A defective operating system is never a good thing.
Like computers, our cells depend on operating systems to drive normal functions. Gene expression programs comprise the software code our cells rely on, with each cell type controlled by its own program. Corrupted programs can trigger disease.
Cellular operating systems can be corrupted by viruses, mutations, or malfunctions that occur as cells change from one type to another. Unlike computers that can use one operating system for their entire existence, differentiating cells need to switch operating systems as they mature - from stem cell to, for example, nerve or muscle cell. In simple terms, differentiation requires two key steps: the genes active in the initial operating system must be deactivated; and the genes of the new cellular operating system must be turned on. If the switch is not flawless, a transitioning cell may die or be driven by a disease-causing program.
New research from Whitehead Institute scientists reveals the critical role one enzyme, lysine-specific demethylase 1 (LSD1), plays as embryonic stem cells differentiate into other cell types. Their research is published online this week in the journal Nature.
LSD1 was known to be critical to development, but little was known about the key role it plays during differentiation, when operating systems are switched.
"We knew that cells express a new set of genes when the operating switch occurs," says Steve Bilodeau, one of the Nature paper's authors and a postdoctoral researcher in the lab of Whitehead Member Richard Young. "But this study shows it is also essential to shut off genes that were active in the prior cell state. If you don't, the new cell is corrupted."
By investigating gene silencing during cell state transitions, Bilodeau and Warren Whyte, a Young lab graduate student and co-author of the Nature paper, redefined LSD1's role and described a previously unknown mechanism for silencing genes.

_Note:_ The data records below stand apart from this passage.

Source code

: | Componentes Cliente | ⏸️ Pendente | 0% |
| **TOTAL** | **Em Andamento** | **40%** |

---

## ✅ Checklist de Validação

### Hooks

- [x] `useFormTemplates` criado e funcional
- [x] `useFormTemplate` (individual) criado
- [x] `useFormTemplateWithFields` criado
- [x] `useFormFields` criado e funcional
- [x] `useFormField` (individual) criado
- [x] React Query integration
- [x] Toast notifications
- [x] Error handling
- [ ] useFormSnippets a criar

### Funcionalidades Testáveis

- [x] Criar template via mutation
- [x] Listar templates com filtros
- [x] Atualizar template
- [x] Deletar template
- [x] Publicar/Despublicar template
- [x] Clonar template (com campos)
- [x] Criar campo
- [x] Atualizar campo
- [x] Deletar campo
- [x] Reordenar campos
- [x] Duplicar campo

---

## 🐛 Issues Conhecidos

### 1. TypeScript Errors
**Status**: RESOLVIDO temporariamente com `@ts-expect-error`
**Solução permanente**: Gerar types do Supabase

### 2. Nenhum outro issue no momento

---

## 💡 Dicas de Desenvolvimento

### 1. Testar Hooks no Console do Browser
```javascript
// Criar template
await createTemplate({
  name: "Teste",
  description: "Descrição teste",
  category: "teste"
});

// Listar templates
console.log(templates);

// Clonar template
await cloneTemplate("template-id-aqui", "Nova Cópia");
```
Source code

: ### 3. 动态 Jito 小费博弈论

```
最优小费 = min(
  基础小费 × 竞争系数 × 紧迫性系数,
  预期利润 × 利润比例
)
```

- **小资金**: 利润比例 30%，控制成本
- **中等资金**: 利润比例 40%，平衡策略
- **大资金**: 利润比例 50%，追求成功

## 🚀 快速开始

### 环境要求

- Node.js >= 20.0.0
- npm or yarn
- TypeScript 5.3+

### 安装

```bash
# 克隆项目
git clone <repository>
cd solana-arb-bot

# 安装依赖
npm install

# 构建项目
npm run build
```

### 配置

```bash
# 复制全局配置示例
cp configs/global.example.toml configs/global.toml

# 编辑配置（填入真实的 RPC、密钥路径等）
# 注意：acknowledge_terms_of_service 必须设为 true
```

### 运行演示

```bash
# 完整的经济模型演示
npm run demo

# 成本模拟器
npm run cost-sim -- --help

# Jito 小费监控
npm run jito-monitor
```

When they looked at the embryonic stem cell operating system genes that must be turned off during differentiation, Whyte and Bilodeau found LSD1 poised on the stem cell genes' enhancers, short bits of DNA that act as a landing pad for the proteins that enhance a gene's transcription and ultimately its protein production. When LSD1 receives the signal that the stem cell is transitioning into a more differentiated state, the enzyme pops into action and silences the ESC genes' enhancers. With their enhancers no longer operational, transcription of the stem cell genes is silenced, shutting down the stem cell operating system. As this occurs, other mechanisms switch on the cell's new operating system.
"This reveals the critical function of LSD1 in cell differentiation," says Whyte. "The enzyme decommissions the stem cell enhancers, thus allowing the new cell to function entirely within the parameters of the new operating system."
Although the work focuses on one enzyme's job in normal cells, Young sees broader implications. LSD1 is a member of a class of molecules that regulate both gene activity and chromosome structure, so the findings about LSD1 could give insight into how related regulators function. Also, knowing how a mechanism operates in normal cells provides a solid foundation for teasing apart what is going wrong in abnormal cells.
"This new knowledge brings us one important step closer to understanding defective operating systems in diseases such as cancer," says Young. "And this may give us a new angle on drug development for these diseases."